広告業界にインチキがはびこっているのは事実だ。エージェンシーは長年にわたり、自ら口にする知識を理解していることを証明するためだけに存在している人材を多く抱えてきた。

それがとりわけ顕著なのが戦略部門だ。エージェンシーにおけるストラテジストの役割は、長いあいだ不明瞭なままだ。理論上は「モノを売る」というクライアントの長期的目標をクリエイティブに立ち返らせるというのが彼らの役目だろう。しかし、デジタルマーケティングの現状において「戦略」は、往々にして「データにもとづく屁理屈」の婉曲表現になっている。
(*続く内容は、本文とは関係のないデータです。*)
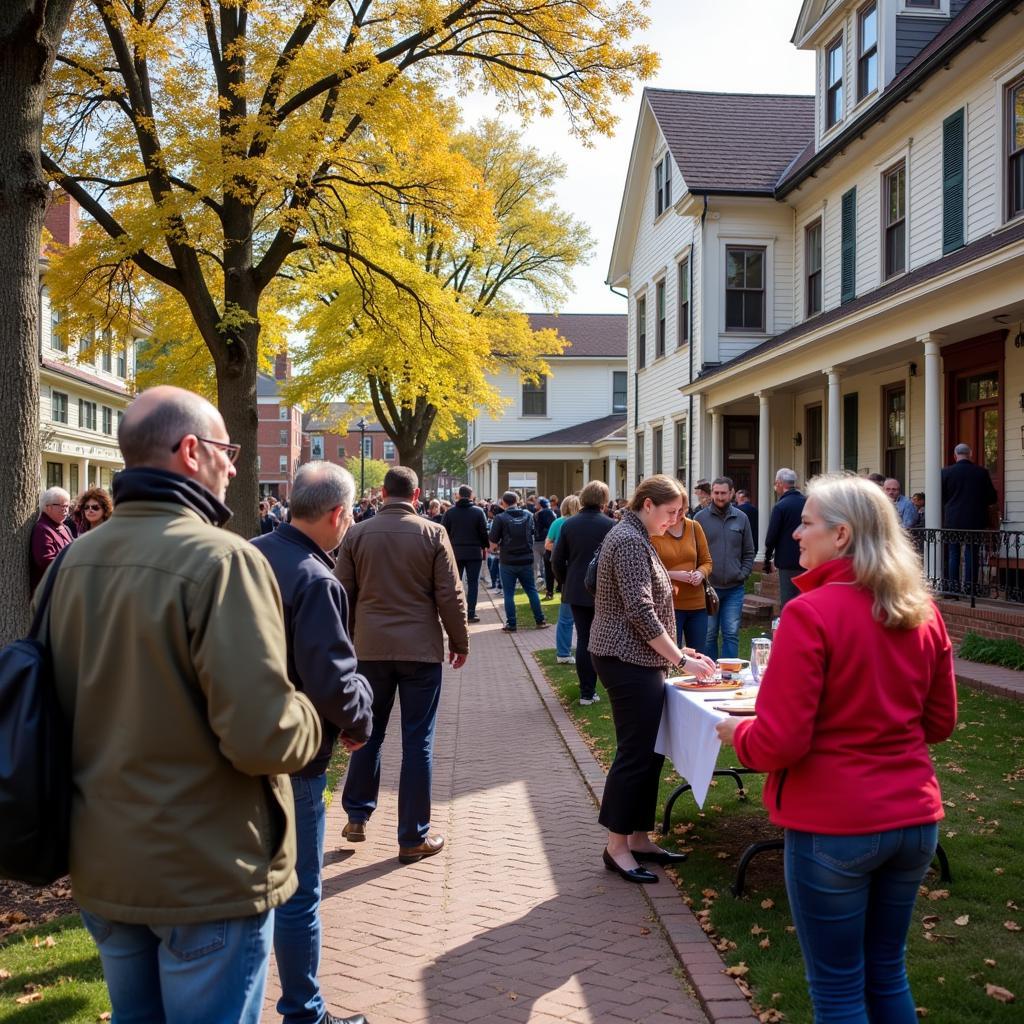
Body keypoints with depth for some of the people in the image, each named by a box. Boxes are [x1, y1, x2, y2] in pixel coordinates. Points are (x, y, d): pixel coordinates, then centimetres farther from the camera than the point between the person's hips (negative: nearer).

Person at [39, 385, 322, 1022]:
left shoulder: (74, 561, 2)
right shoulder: (219, 560, -22)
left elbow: (63, 705, 13)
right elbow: (263, 736, -27)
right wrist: (309, 719, -7)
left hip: (102, 866, 7)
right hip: (207, 874, -7)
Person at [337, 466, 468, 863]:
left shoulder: (356, 534, 0)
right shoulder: (433, 534, -7)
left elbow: (343, 594, 5)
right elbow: (450, 595, -6)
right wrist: (460, 641, 6)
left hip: (372, 648, 2)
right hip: (421, 649, -2)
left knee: (369, 733, 18)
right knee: (417, 741, 4)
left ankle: (357, 816, 26)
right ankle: (413, 838, 10)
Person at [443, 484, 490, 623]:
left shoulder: (450, 512, -1)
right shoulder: (478, 512, -5)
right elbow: (484, 532, -3)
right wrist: (485, 547, 10)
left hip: (455, 552, 2)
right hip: (474, 552, -2)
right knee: (473, 583, 4)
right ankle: (470, 613, 1)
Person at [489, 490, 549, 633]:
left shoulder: (500, 518, -11)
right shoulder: (528, 515, 2)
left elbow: (493, 543, -10)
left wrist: (498, 547, 10)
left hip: (508, 561, -3)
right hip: (526, 560, 3)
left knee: (509, 594, 5)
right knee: (532, 590, 14)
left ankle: (511, 624, 7)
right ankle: (540, 620, 17)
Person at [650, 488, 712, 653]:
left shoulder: (694, 527, 6)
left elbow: (707, 561, 13)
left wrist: (701, 573, -8)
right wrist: (672, 575, -18)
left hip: (697, 604, 4)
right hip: (668, 605, -4)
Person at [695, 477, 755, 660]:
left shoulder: (741, 518, 6)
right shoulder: (700, 518, -1)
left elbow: (749, 553, 10)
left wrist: (743, 574, -1)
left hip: (734, 588, 1)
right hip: (708, 587, -1)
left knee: (731, 634, 3)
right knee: (709, 635, 7)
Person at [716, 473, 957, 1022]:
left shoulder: (810, 613, -18)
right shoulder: (922, 612, 2)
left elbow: (779, 744, -19)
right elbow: (939, 722, 12)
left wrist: (734, 731, 0)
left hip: (832, 825, -6)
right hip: (915, 818, 7)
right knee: (887, 973, 22)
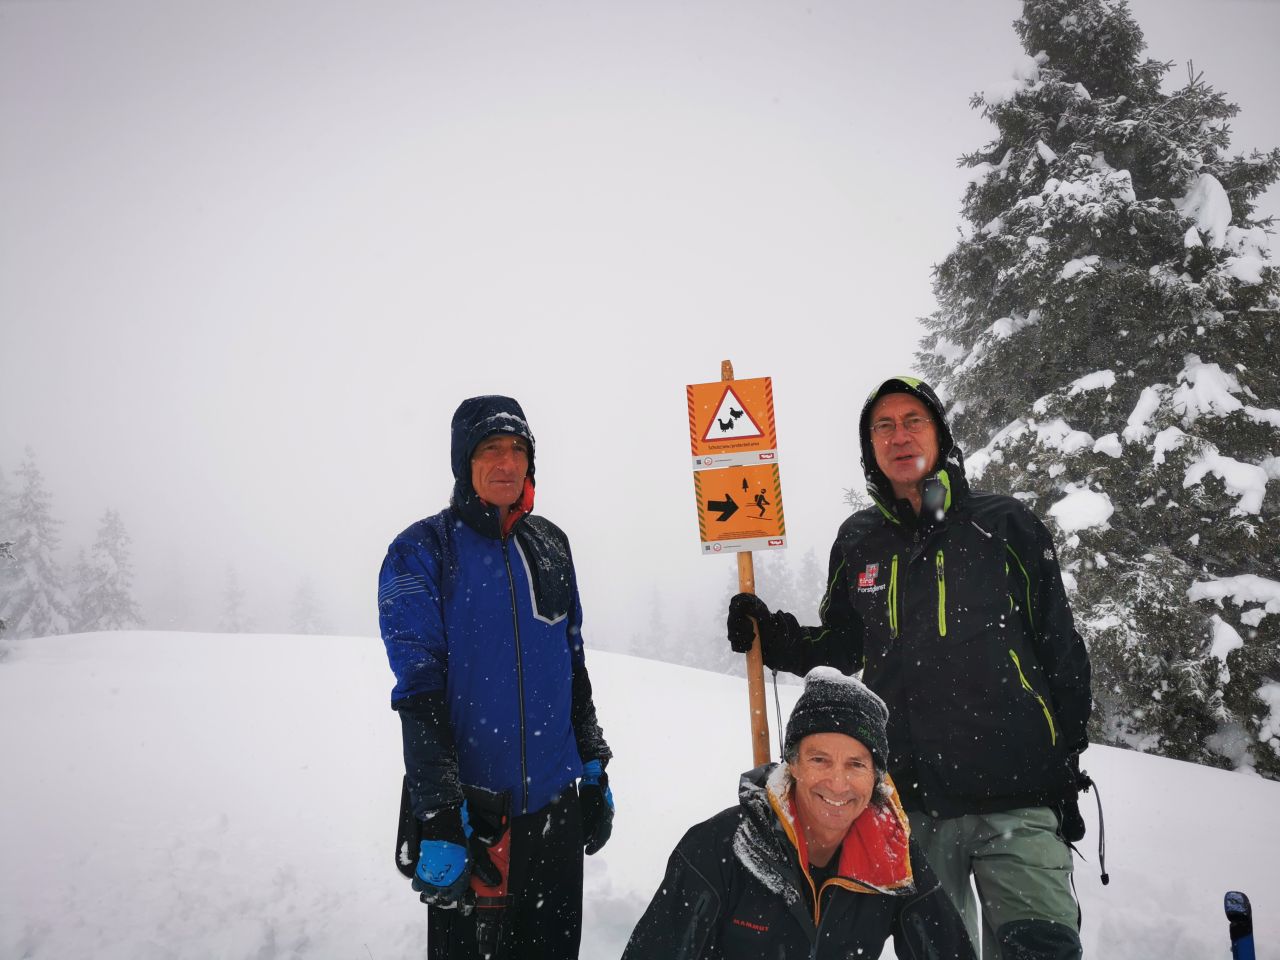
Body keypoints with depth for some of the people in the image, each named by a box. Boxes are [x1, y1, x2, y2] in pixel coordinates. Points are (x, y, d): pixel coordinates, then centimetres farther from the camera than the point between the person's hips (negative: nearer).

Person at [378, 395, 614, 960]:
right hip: (472, 811, -5)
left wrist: (594, 766, 14)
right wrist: (439, 814, -19)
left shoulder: (550, 545, 8)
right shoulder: (422, 552, -8)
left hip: (557, 806, 5)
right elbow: (418, 689, -14)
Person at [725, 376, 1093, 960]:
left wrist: (1069, 764, 0)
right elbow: (839, 649, 21)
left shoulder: (1003, 526, 2)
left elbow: (1059, 649, 3)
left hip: (1016, 798, -3)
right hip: (912, 803, 3)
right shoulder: (858, 543, 10)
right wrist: (769, 635, 4)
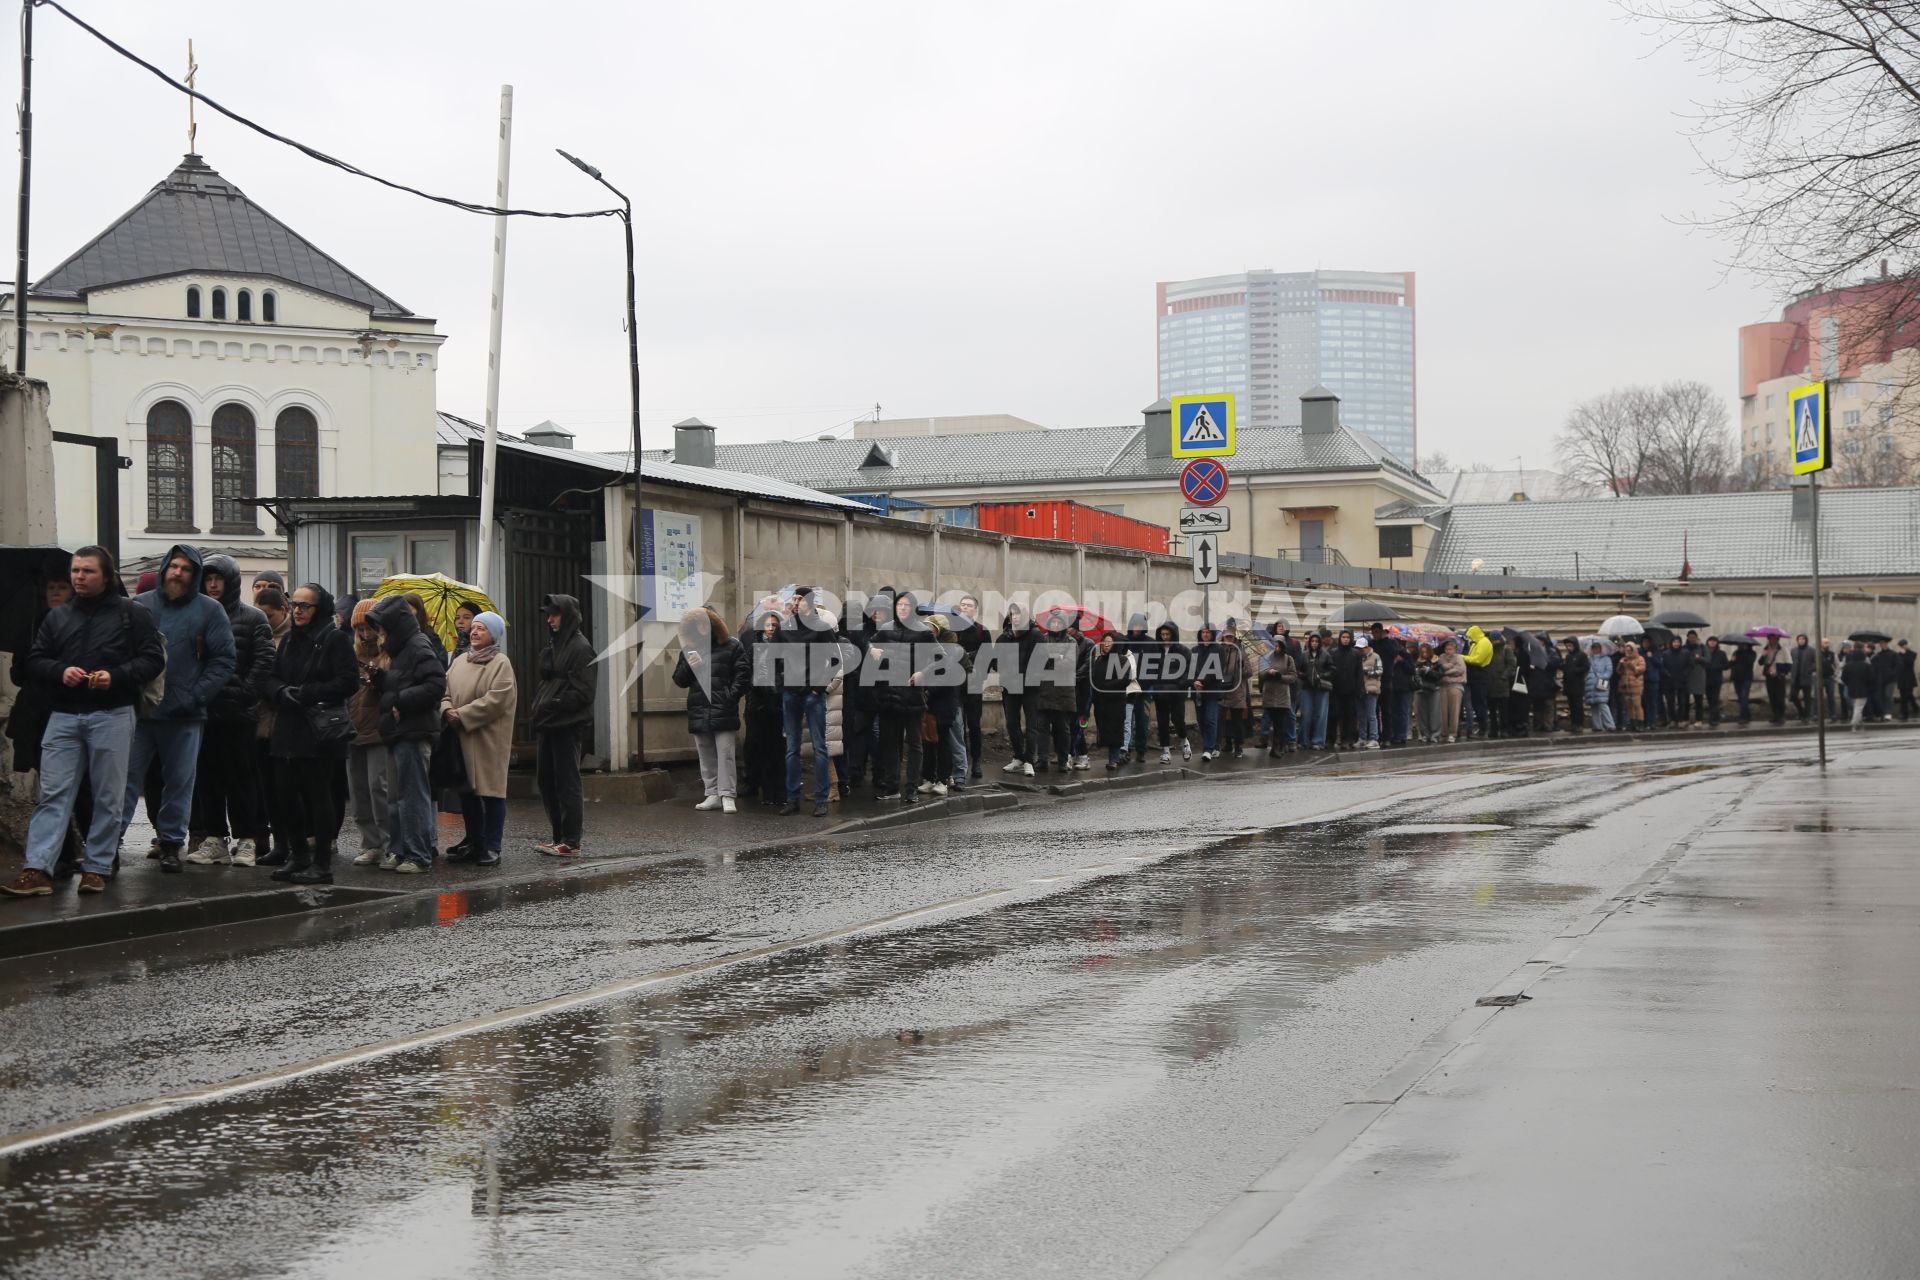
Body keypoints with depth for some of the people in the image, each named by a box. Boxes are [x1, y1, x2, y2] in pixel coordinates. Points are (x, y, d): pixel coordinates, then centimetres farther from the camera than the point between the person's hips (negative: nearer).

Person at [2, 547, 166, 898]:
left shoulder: (132, 614, 3)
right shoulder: (57, 616, 14)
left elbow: (153, 658, -2)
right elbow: (34, 662, 13)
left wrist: (116, 676, -17)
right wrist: (60, 672, -8)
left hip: (112, 716, -3)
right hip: (63, 715, 3)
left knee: (108, 796, 3)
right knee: (53, 794, -4)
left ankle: (96, 868, 11)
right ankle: (37, 870, -9)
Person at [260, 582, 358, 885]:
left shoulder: (335, 639, -5)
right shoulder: (290, 640, 17)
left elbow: (347, 682, -14)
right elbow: (272, 678, 15)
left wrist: (307, 693, -16)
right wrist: (283, 691, -8)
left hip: (319, 731, -7)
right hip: (288, 729, 7)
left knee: (318, 794, -3)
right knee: (285, 792, 7)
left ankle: (322, 863, 2)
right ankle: (298, 856, 21)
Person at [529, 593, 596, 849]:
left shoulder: (580, 647, -10)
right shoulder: (554, 645, 16)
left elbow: (582, 693, -16)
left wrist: (551, 707, -18)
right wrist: (537, 709, 7)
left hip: (567, 726, -9)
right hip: (547, 725, 9)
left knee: (567, 783, -4)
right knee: (546, 781, 10)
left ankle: (571, 842, 1)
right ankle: (559, 837, 17)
業界人に匿名で本音を語ってもらう「告白」シリーズ。今回は、砂上の楼閣でしかない自らの役職にうんざりしているという、エージェンシーのストラテジストに話を聞いた。以下は、インタビューを編集、要約したものだ。

――悩みの種は何?

我々全員が認識すべきなのは、大半の人々が広告を嫌っているということ。それなのに、我々が作る広告は役に立っていると自分自身に言い聞かせている節がある。この業界でいい広告を作っているエージェンシーはせいぜい2社程度で、彼らの広告は見ていて楽しい。だが、ほかは皆、そうではない。

――どうしてそうなる?

問題は、クライアントとエージェンシーの関係のなかに、ただの思いつきで口を挟むだけの仕事をする人間が多すぎることだ。私自身も信じ続けるしかない。どんなアイデアにも、たとえそれがすぐに事業利益につながらないとしても、何かしらメリットはあるのだと。我々は、心温まり、人の役に立つストーリーを理路整然と語る一方、それにがんじがらめになって、現実から乖離してしまった。まったく腹立たしい。

――根本的な原因は?

クライアント側もエージェンシー側も、常に自分の存在を正当化しなければならないことだ。我々は最近、企画をひとつボツにしたが、それは誰かが法的問題を指摘したせいだった。その人物は指摘するしかなかった。そうしないと、自分が報酬に値しないということになる。